▸ Page text

================

1. Stack Implementation: Since the problem involves nested structures and the need to process the most recent open bracket first, a stack data structure is suitable. We’ll use two stacks: one for characters and one for integers.

2. Parsing the Input String: We iterate through the input string. When we encounter a digit, we calculate the whole number (as numbers can have more than one digit) and push it onto the integer stack. When we encounter a ‘[’, we push a marker onto the character stack. For letters, we simply push them onto the character stack.

3. Decoding: When we encounter a ‘]’, it means we need to decode the string within the last ‘[’ and ‘]’ encountered. We pop characters from the character stack until we reach the marker, build the string, then multiply it according to the top value of the integer stack, and push the result back onto the character stack.

4. Building the Result: After processing the entire input string, the character stack will contain the decoded string. We then pop all characters to build the final result.

5. Memory Management: Since we need to return a dynamically allocated string, we need to ensure proper memory allocation and deallocation to avoid memory leaks.

================

▸ Supplied material

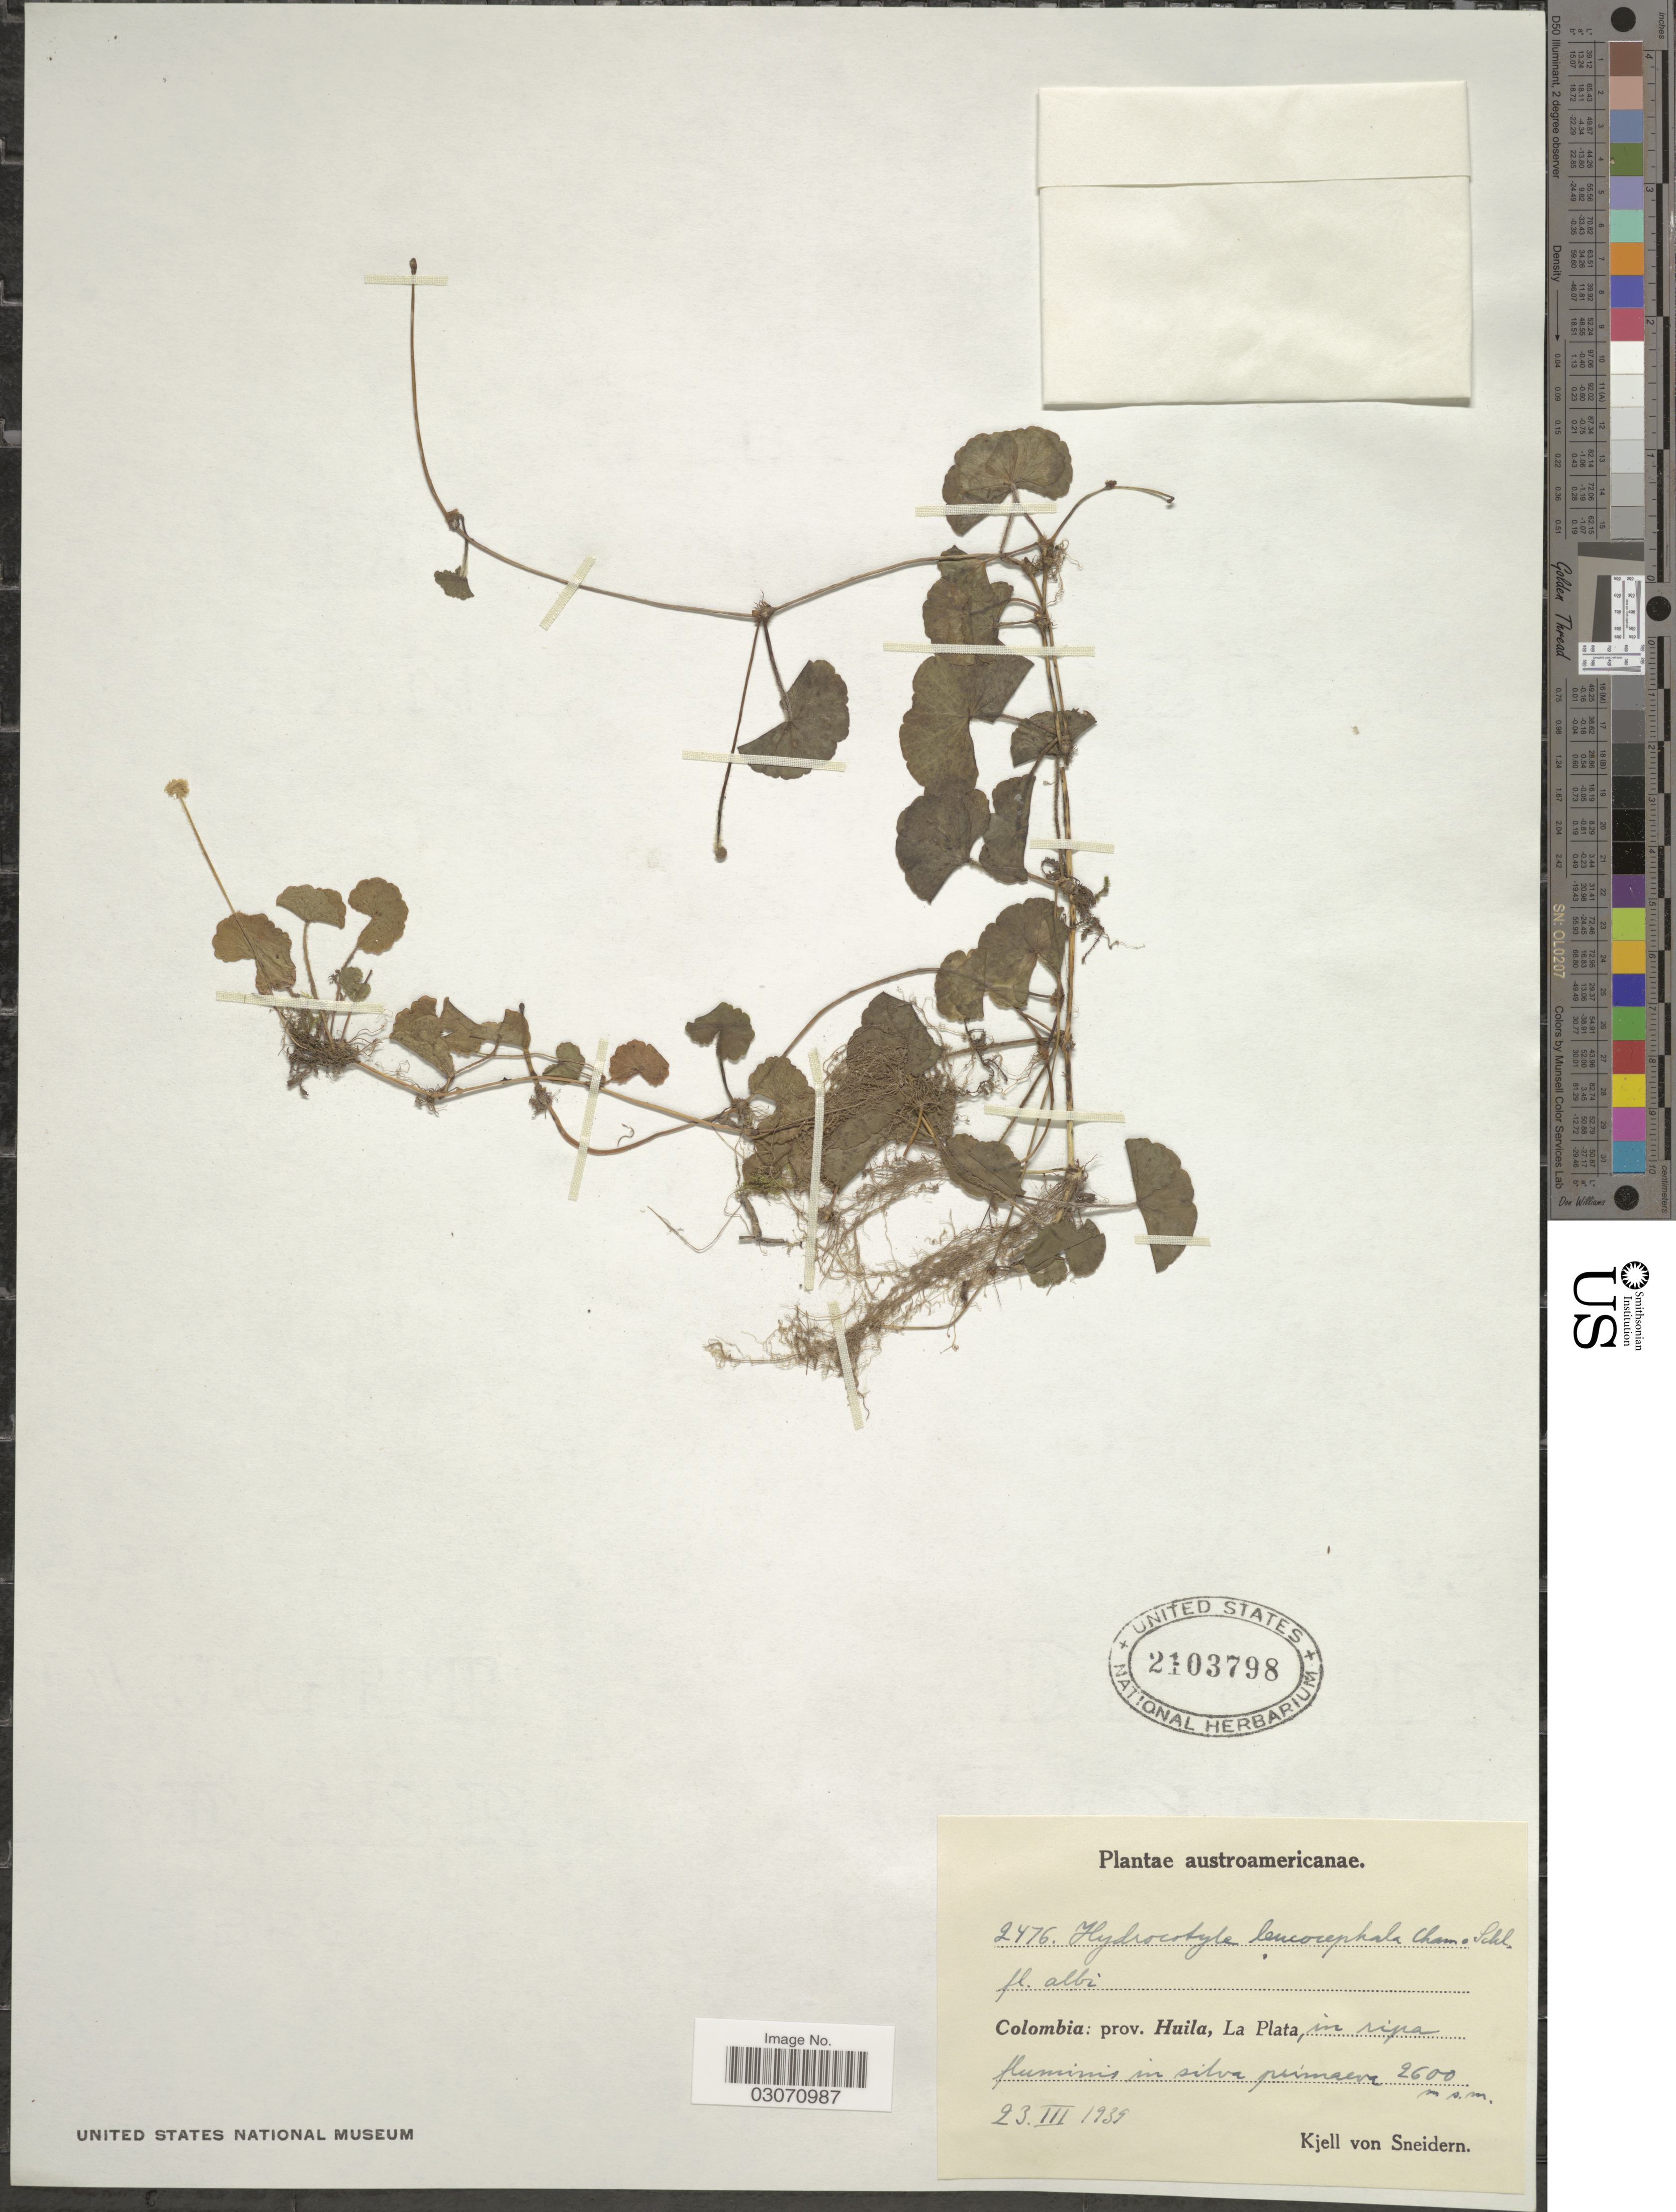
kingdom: Plantae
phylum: Tracheophyta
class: Magnoliopsida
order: Apiales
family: Araliaceae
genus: Hydrocotyle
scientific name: Hydrocotyle leucocephala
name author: Cham. & Schltdl.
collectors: K. von Sneidern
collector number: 2476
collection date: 1939-03-23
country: Colombia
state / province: Huila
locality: Prov. Huila, La Plata, in ripa fluminis in silva primaeva.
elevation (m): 2600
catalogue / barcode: US 2103798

================

▸ Instructions
1/ In the decoding steps, what gets pushed onto the character stack when an opening square bracket is read?
2/ Duplicate the stretch of the decoding steps from "3. Decoding: When" through "back onto the character stack.".
3/ Write the next part of the decoding steps, picking up after the last sentence shown.

▸ Results for each task
1/ A marker.

2/
3. Decoding: When we encounter a ‘]’, it means we need to decode the string within the last ‘[’ and ‘]’ encountered. We pop characters from the character stack until we reach the marker, build the string, then multiply it according to the top value of the integer stack, and push the result back onto the character stack.

3/
Code:

char* decodeString(char* s) {
    int numStack[30], numTop = -1;     // Stack for numbers
    char charStack[30000], *p = s;     // Stack for characters
    int charTop = -1, num = 0;

    while (*p) {
        if (isdigit(*p)) {             // If it's a digit, calculate the number
            num = num * 10 + (*p - '0');
        } else if (*p == '[') {
            numStack[++numTop] = num;  // Push the number onto the numStack
            charStack[++charTop] = '['; // Push a marker onto the charStack
            num = 0;                   // Reset the number for next use
        } else if (*p == ']') {
            int repeat = numStack[numTop--]; // Pop the top number for repetition
            char temp[30000], *tempPtr = temp;
            while (charStack[charTop] != '[') // Build the string to repeat
                *tempPtr++ = charStack[charTop--];
            charTop--;                       // Pop the '[' marker
            while (repeat-- > 0)             // Repeat the string
                for (char* k = tempPtr - 1; k >= temp; k--)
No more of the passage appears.